▸ What you are asked to do:
Turn every line of text in the records below into one numbered list, skipping blank lines and leaving out the pictures.

▸ Data shown:
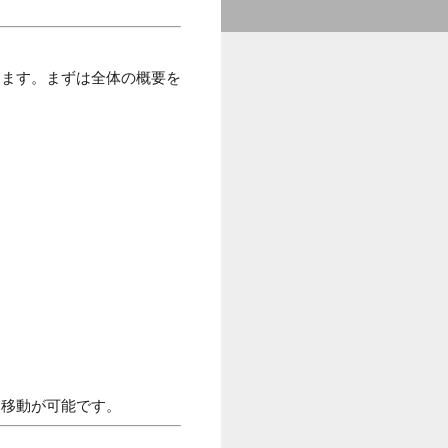
きます。まずは全体の概要を
に移動が可能です。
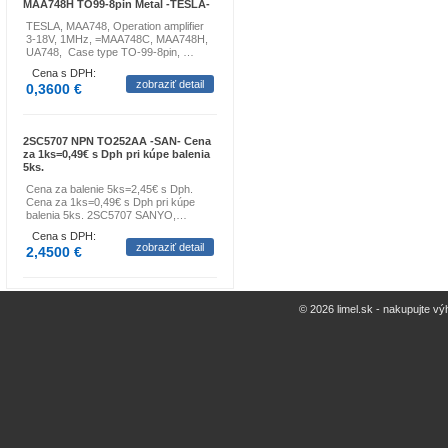
MAA748H TO99-8pin Metal -TESLA-
TESLA, MAA748, Operation amplifier
3-18V, 1MHz, =MAA748C, MAA748H,
UA748, Case type TO-99-8pin, …
Cena s DPH:
zobraziť detail
0,3600 €
2SC5707 NPN TO252AA -SAN- Cena
za 1ks=0,49€ s Dph pri kúpe balenia
5ks.
Cena za balenie 5ks=2,45€ s Dph.
Cena za 1ks=0,49€ s Dph pri kúpe
balenia 5ks. 2SC5707 SANYO,…
Cena s DPH:
zobraziť detail
2,4500 €
© 2026 limel.sk - nakupujte vý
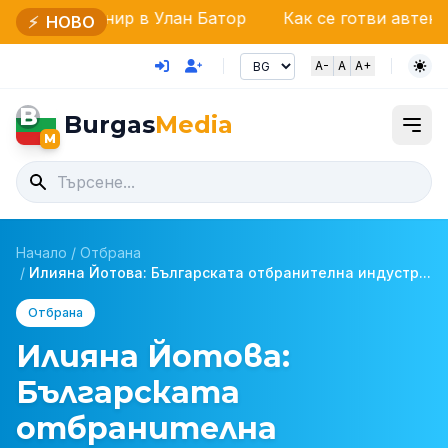
ир в Улан Батор
Как се готви автентична агнешка 
⚡
НОВО
A-
A
A+
B
Burgas
Media
M
Начало
/
Отбрана
/
Илияна Йотова: Българската отбранителна индустр...
Отбрана
Илияна Йотова:
Българската
отбранителна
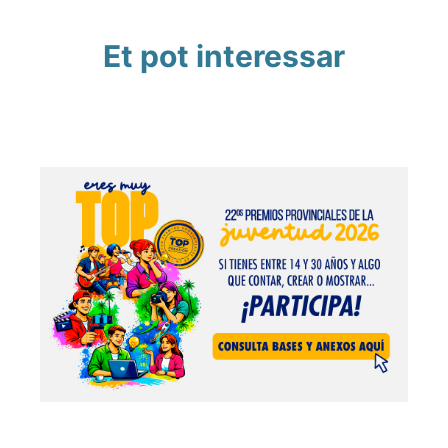
Et pot interessar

▸ Exercise response:
1. きます。まずは全体の概要を
2. に移動が可能です。
3. MAA748H TO99-8pin Metal -TESLA-
4. TESLA, MAA748, Operation amplifier
5. 3-18V, 1MHz, =MAA748C, MAA748H,
6. UA748, Case type TO-99-8pin, …
7. Cena s DPH:
8. zobraziť detail
9. 0,3600 €
10. 2SC5707 NPN TO252AA -SAN- Cena
11. za 1ks=0,49€ s Dph pri kúpe balenia
12. 5ks.
13. Cena za balenie 5ks=2,45€ s Dph.
14. Cena za 1ks=0,49€ s Dph pri kúpe
15. balenia 5ks. 2SC5707 SANYO,…
16. Cena s DPH:
17. zobraziť detail
18. 2,4500 €
19. © 2026 limel.sk - nakupujte vý
20. ир в Улан Батор
21. Как се готви автентична агнешка 
22. ⚡
23. НОВО
24. A-
25. A
26. A+
27. B
28. Burgas
29. Media
30. M
31. Начало
32. /
33. Отбрана
34. /
35. Илияна Йотова: Българската отбранителна индустр...
36. Отбрана
37. Илияна Йотова:
38. Българската
39. отбранителна
40. Et pot interessar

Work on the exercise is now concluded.